*Dataset records*.
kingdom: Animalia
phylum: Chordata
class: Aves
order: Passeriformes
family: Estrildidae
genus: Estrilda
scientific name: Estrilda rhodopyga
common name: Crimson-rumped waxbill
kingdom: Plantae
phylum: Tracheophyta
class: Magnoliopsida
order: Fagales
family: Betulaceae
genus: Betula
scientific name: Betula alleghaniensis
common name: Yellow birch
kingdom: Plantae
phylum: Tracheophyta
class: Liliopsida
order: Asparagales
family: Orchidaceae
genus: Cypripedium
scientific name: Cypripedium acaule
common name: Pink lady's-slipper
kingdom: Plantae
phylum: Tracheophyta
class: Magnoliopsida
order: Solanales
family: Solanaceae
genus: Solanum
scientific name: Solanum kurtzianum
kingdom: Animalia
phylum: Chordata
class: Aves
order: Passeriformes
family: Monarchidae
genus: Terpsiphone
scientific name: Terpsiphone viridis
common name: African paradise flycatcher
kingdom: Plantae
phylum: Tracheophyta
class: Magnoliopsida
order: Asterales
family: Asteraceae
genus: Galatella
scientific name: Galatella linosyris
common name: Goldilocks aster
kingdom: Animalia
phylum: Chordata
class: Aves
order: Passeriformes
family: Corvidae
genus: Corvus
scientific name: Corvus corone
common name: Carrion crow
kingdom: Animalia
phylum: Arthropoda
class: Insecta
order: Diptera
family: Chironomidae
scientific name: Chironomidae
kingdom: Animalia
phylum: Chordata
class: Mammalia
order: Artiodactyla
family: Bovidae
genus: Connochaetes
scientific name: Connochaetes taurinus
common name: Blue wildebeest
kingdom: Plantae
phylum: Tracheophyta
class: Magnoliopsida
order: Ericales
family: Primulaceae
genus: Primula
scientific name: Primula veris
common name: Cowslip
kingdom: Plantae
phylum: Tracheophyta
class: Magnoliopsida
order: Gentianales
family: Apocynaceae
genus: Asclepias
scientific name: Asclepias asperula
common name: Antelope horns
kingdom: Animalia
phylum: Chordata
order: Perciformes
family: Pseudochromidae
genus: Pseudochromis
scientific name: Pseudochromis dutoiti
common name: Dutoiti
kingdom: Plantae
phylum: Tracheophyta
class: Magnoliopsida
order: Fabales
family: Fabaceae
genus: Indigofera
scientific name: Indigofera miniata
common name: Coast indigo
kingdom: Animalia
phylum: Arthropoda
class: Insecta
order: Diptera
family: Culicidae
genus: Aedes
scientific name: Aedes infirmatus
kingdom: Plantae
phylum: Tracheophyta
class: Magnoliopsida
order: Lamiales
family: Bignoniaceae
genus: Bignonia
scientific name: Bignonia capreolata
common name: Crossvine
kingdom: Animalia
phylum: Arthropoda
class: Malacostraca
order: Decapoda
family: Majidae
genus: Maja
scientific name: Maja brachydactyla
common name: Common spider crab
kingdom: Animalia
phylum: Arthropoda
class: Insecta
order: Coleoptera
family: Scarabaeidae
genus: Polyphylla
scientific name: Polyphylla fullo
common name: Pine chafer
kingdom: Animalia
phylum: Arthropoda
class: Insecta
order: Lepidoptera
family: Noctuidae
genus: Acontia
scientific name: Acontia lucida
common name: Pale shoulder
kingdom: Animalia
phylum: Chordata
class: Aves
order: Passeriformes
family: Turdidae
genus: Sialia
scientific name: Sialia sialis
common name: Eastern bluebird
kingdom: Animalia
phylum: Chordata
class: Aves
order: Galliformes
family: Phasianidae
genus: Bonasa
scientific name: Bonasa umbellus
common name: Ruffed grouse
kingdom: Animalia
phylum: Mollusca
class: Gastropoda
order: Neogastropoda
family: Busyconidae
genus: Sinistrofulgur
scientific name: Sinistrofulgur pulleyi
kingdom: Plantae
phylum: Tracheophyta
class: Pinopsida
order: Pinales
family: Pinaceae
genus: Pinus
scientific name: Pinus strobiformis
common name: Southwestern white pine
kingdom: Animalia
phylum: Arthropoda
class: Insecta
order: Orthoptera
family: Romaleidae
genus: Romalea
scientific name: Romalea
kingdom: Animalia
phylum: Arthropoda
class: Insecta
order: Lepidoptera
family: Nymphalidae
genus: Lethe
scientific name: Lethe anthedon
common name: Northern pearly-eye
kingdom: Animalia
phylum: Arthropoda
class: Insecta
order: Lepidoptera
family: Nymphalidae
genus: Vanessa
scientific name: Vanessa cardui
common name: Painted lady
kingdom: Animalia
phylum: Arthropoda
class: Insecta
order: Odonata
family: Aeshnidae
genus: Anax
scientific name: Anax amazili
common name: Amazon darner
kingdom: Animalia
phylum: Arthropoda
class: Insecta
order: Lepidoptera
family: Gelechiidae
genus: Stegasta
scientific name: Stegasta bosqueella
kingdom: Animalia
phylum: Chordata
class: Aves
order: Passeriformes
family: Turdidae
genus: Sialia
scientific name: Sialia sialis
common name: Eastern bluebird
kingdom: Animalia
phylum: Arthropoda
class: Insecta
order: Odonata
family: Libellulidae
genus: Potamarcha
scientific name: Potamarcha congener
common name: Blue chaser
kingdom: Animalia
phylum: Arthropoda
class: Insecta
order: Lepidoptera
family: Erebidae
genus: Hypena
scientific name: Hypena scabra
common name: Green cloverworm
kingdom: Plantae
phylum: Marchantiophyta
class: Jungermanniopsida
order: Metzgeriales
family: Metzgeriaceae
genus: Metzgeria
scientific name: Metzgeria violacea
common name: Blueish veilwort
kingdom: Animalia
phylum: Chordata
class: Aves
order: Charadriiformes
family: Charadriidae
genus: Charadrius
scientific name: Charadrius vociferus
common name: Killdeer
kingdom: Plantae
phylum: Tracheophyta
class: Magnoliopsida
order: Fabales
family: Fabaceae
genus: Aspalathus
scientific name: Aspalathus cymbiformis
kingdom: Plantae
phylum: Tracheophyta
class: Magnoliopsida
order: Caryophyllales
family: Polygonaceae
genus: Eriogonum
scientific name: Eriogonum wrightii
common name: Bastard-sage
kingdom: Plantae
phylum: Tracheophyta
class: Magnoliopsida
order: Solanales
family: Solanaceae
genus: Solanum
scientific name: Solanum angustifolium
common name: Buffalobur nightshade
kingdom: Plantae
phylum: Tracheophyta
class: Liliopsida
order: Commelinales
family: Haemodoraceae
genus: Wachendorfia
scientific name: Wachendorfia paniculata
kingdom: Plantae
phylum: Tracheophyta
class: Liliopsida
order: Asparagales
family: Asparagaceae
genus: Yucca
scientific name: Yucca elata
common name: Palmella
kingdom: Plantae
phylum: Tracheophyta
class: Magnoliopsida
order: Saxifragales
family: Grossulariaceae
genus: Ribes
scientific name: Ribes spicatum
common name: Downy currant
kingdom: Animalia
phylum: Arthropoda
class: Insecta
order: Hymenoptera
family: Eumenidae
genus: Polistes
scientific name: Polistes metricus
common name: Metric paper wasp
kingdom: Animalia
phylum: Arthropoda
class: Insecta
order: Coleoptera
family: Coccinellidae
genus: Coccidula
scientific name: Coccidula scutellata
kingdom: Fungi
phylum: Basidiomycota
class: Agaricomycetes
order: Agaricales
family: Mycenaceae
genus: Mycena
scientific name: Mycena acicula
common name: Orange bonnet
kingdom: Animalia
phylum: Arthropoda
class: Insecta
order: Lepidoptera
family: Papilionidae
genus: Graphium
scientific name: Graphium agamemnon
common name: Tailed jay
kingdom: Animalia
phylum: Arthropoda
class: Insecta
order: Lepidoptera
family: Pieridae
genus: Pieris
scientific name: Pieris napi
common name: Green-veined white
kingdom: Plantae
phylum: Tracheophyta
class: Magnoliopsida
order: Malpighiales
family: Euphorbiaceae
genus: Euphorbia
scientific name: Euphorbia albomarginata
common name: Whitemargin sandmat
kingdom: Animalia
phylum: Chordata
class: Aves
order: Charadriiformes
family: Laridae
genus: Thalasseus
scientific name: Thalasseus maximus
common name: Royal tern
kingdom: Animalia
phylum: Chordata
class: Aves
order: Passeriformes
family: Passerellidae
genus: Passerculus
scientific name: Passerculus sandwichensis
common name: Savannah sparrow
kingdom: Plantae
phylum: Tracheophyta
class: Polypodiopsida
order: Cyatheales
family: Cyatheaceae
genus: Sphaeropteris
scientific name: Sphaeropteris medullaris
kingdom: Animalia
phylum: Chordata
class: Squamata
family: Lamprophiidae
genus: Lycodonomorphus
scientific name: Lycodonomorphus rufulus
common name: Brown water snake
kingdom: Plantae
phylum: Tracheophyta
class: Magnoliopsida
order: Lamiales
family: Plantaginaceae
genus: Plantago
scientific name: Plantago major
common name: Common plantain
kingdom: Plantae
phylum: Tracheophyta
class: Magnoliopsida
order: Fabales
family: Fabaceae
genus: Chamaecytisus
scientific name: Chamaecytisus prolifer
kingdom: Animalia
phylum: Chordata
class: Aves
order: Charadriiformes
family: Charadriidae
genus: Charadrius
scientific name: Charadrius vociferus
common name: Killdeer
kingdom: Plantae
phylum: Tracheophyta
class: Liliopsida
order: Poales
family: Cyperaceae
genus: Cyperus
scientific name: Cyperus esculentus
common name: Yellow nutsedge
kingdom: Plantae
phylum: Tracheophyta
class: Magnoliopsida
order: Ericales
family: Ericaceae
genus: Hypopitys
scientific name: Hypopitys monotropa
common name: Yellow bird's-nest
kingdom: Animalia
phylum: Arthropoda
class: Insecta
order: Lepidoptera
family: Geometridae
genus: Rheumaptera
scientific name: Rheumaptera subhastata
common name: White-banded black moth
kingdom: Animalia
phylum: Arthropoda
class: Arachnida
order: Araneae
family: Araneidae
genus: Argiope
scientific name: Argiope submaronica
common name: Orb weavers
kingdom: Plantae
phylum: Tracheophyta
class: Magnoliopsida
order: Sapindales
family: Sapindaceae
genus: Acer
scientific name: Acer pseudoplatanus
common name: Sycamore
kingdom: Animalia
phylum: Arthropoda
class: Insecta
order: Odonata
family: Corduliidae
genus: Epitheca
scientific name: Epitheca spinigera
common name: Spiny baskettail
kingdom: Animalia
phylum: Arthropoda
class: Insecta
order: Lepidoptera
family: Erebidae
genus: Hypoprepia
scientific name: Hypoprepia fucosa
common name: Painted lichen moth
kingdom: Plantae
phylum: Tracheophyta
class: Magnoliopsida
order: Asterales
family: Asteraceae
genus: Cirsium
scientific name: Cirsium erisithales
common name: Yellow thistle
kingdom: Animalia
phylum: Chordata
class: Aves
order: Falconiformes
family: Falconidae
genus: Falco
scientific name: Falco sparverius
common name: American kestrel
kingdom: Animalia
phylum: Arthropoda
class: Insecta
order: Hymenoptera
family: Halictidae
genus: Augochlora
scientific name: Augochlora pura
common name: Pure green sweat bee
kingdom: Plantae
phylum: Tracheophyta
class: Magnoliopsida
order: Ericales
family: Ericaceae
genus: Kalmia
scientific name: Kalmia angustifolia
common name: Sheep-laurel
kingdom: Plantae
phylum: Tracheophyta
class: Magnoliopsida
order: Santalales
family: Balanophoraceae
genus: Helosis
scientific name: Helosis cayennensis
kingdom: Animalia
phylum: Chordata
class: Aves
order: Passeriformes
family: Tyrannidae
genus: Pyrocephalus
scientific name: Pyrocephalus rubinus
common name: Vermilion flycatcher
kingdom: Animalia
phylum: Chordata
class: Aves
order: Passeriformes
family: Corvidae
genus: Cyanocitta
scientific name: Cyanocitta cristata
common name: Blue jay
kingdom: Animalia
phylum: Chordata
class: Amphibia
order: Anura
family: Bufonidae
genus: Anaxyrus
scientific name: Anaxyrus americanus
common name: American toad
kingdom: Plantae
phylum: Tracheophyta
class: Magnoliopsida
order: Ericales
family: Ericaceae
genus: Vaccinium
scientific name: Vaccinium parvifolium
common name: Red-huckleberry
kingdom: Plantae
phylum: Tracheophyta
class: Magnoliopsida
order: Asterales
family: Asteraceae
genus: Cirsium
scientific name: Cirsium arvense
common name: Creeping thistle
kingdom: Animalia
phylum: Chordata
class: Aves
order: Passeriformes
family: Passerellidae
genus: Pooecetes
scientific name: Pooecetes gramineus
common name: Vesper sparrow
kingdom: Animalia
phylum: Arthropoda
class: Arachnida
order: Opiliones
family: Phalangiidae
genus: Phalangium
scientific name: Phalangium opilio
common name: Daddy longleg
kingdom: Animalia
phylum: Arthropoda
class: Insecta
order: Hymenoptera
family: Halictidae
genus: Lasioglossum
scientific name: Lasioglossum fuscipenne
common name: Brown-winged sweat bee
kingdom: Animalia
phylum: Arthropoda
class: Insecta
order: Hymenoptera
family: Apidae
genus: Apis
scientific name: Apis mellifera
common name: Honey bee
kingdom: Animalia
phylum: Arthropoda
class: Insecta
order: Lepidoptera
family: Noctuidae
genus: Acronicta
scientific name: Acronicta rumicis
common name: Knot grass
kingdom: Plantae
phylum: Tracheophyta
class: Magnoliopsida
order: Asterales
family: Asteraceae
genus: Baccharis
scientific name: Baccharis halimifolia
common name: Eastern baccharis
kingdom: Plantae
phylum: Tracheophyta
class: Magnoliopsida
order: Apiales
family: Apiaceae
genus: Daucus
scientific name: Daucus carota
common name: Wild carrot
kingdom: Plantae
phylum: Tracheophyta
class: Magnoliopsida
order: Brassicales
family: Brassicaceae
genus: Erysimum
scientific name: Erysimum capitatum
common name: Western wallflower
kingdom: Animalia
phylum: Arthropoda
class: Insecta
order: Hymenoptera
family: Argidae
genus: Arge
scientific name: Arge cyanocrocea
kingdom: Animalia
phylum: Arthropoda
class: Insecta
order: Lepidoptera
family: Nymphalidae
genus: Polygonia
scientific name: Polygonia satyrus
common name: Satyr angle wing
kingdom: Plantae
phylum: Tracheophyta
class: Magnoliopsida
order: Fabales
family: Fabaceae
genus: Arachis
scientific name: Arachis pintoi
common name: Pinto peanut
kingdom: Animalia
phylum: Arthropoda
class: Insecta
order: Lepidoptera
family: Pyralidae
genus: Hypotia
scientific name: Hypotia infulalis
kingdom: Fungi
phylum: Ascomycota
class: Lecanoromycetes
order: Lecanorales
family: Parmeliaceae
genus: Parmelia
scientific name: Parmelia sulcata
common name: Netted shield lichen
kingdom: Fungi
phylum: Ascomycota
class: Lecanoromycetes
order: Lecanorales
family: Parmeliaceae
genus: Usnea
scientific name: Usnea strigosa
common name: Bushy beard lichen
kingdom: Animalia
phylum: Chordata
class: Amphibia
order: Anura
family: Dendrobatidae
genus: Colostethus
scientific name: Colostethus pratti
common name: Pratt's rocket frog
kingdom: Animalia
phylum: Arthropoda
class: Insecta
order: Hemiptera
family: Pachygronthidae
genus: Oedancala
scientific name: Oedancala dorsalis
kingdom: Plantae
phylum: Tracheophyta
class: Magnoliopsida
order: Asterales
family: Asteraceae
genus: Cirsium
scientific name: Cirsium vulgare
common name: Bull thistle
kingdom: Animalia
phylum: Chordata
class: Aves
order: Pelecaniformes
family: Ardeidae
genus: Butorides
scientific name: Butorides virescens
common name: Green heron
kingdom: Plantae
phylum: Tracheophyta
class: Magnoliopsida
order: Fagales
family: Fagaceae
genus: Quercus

*Written instruction*.
Please quote the data above word for word, starting with the line that contains "genus: Arachis" and ending with the last line of the data.

*Final result*.
genus: Arachis
scientific name: Arachis pintoi
common name: Pinto peanut
kingdom: Animalia
phylum: Arthropoda
class: Insecta
order: Lepidoptera
family: Pyralidae
genus: Hypotia
scientific name: Hypotia infulalis
kingdom: Fungi
phylum: Ascomycota
class: Lecanoromycetes
order: Lecanorales
family: Parmeliaceae
genus: Parmelia
scientific name: Parmelia sulcata
common name: Netted shield lichen
kingdom: Fungi
phylum: Ascomycota
class: Lecanoromycetes
order: Lecanorales
family: Parmeliaceae
genus: Usnea
scientific name: Usnea strigosa
common name: Bushy beard lichen
kingdom: Animalia
phylum: Chordata
class: Amphibia
order: Anura
family: Dendrobatidae
genus: Colostethus
scientific name: Colostethus pratti
common name: Pratt's rocket frog
kingdom: Animalia
phylum: Arthropoda
class: Insecta
order: Hemiptera
family: Pachygronthidae
genus: Oedancala
scientific name: Oedancala dorsalis
kingdom: Plantae
phylum: Tracheophyta
class: Magnoliopsida
order: Asterales
family: Asteraceae
genus: Cirsium
scientific name: Cirsium vulgare
common name: Bull thistle
kingdom: Animalia
phylum: Chordata
class: Aves
order: Pelecaniformes
family: Ardeidae
genus: Butorides
scientific name: Butorides virescens
common name: Green heron
kingdom: Plantae
phylum: Tracheophyta
class: Magnoliopsida
order: Fagales
family: Fagaceae
genus: Quercus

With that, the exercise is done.